Nous devons déjà gérer des situations très compliquées, comme des détenus qui sortent de prison en étant assignés à résidence alors qu’ils n’ont pas de résidence parce qu’ils sont sans papier et dans une immense précarité, donc notre seule solution est de leur dire de contacter le 115. Ce n’est pas possible de travailler dans ces conditions.
LDA : Pouvez-vous nous en dire plus sur cette annonce de constructions de nouveaux modulaires à Troyes Lavau et sur le lien justement avec la politique actuelle du ministre de la Justice ?
MI : Typiquement ce genre d’annonce est le reflet du tout carcéral : on répond systématiquement par la prison, donc on est en sur- population carcérale, donc solution ? On construit plus de places en prison ! C’est le serpent qui se mord la queue et le pansement sur la jambe de bois. Rien n’est mis en place pour prévenir la récidive par exemple.
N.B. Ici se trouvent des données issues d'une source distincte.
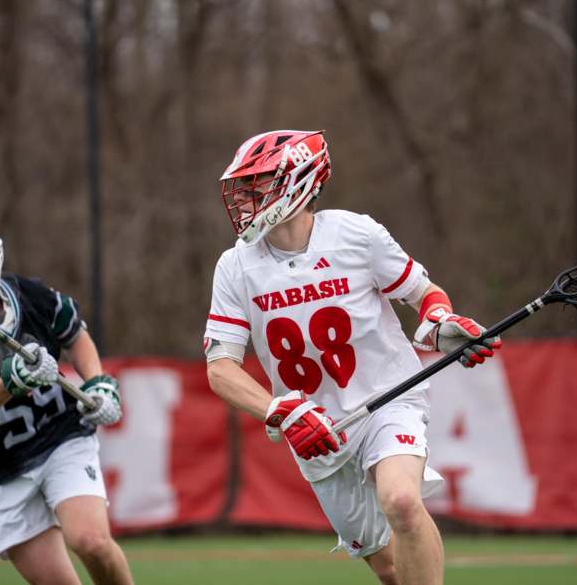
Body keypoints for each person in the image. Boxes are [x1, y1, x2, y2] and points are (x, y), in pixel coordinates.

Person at [204, 130, 501, 585]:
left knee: (402, 501)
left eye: (257, 184)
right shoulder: (235, 266)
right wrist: (278, 409)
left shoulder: (356, 233)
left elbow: (422, 292)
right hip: (317, 428)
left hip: (388, 398)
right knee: (388, 569)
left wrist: (439, 321)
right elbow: (221, 368)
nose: (244, 198)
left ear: (298, 181)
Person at [0, 208, 133, 585]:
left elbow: (74, 334)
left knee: (91, 541)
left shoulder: (25, 293)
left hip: (61, 436)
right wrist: (9, 383)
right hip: (0, 468)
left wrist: (97, 381)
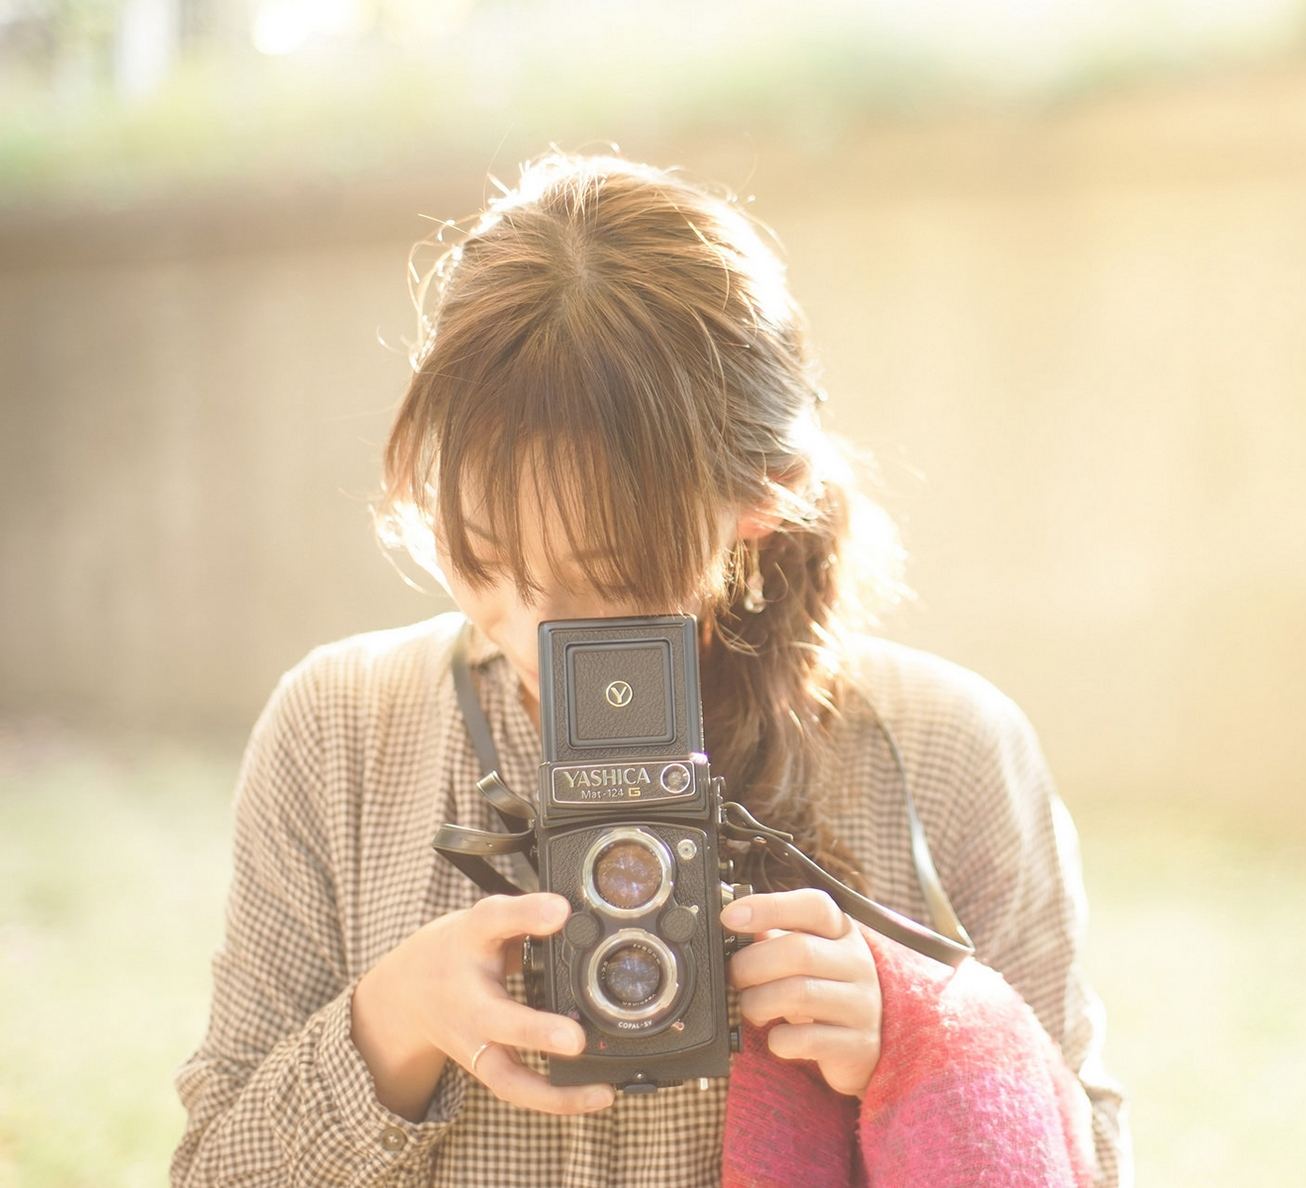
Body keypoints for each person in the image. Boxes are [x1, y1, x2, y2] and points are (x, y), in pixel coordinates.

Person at [170, 150, 1130, 1185]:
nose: (535, 628)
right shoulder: (341, 731)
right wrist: (391, 1021)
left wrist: (914, 1038)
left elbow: (1094, 1158)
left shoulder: (942, 748)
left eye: (609, 575)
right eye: (482, 557)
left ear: (760, 499)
Ici, dans l’Aube, entre les modulaires et les réouvertures à Villenauxe, il est question de 250 places en plus, mais cela ne correspond pas à la délinquance auboise qui n’augmente pas. C’est un affichage politique qui permet de soulager la surpopulation d’autres établissements. Les fameux modulaires sont prévus pour de la semi-liberté, nous avions déjà 37 places de ce type que nous n’arrivions pas à remplir. Il en reste seulement 15 puisque les autres ont été transformées en place « classiques ». Pour la semi-liberté il faut que les détenus soient locaux, qu’ils puissent trouver un travail dans le coin, que la famille soit sur place pour ensuite se réinsérer, si on fait venir des Toulousains ou des Bordelais, comme cela est sous-entendu, ça n’aura pas de sens.
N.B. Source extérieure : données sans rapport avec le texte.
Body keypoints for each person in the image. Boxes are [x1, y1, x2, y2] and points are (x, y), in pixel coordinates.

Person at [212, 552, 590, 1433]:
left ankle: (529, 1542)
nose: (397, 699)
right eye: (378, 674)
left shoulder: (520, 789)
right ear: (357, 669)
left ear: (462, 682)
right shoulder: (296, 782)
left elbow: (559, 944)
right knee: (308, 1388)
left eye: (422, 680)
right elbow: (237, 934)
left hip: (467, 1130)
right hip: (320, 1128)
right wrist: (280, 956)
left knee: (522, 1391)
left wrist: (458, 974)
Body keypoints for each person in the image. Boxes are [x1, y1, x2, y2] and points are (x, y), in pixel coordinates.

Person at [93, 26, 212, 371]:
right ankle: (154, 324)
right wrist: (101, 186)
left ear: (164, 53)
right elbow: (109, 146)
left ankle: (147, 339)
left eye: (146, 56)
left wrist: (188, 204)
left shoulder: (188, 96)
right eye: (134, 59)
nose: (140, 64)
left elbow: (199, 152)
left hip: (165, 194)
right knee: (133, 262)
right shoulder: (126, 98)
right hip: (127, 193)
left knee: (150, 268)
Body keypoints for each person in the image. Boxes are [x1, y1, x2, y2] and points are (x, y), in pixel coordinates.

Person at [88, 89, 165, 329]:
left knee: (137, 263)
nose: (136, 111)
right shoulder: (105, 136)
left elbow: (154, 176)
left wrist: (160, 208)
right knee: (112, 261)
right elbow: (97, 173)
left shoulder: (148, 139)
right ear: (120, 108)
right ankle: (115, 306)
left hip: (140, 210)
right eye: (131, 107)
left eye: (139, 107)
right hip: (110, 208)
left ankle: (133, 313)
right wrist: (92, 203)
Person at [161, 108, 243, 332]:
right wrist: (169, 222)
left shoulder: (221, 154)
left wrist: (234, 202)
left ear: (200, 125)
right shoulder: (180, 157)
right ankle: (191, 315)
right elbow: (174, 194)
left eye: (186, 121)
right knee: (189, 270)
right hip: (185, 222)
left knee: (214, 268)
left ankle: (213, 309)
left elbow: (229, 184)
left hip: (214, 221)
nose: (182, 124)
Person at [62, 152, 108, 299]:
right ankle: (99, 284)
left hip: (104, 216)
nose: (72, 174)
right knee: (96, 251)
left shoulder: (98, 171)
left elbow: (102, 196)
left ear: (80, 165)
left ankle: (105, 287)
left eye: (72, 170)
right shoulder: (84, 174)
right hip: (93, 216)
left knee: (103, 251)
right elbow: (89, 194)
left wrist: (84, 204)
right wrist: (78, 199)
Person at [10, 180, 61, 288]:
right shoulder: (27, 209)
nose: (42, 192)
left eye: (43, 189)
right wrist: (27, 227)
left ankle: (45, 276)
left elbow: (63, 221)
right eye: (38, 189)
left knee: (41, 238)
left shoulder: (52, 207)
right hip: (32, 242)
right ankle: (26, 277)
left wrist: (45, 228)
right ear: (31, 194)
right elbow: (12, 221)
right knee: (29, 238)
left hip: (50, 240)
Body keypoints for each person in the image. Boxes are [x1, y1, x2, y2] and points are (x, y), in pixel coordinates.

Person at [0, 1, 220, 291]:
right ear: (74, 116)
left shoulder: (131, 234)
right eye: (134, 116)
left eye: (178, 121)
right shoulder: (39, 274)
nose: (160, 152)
Il y avait 500 détenus en 2024 dans l’Aube, on passerait à 1200 en 2026, ce qui équivaudra à 1 place de prison pour 250 habitants, sauf que les services publics de notre territoire ne pourront pas l’assumer. France Travail à Villenauxe ne peut actuellement recevoir qu’environ 14 détenus par mois, l’hôpital de Troyes ne pourra pas assumer ce surplus de patients, d’autant que nous sommes un désert médical. Voir le Maire de Troyes plébisciter le projet, c’est incompréhensible.
Il y a une explosion du nombre de personnes incarcérées et nous n’avons ni les ressources humaines, parce que nous sommes en sous-effectif, ni matérielles pour les accompagner.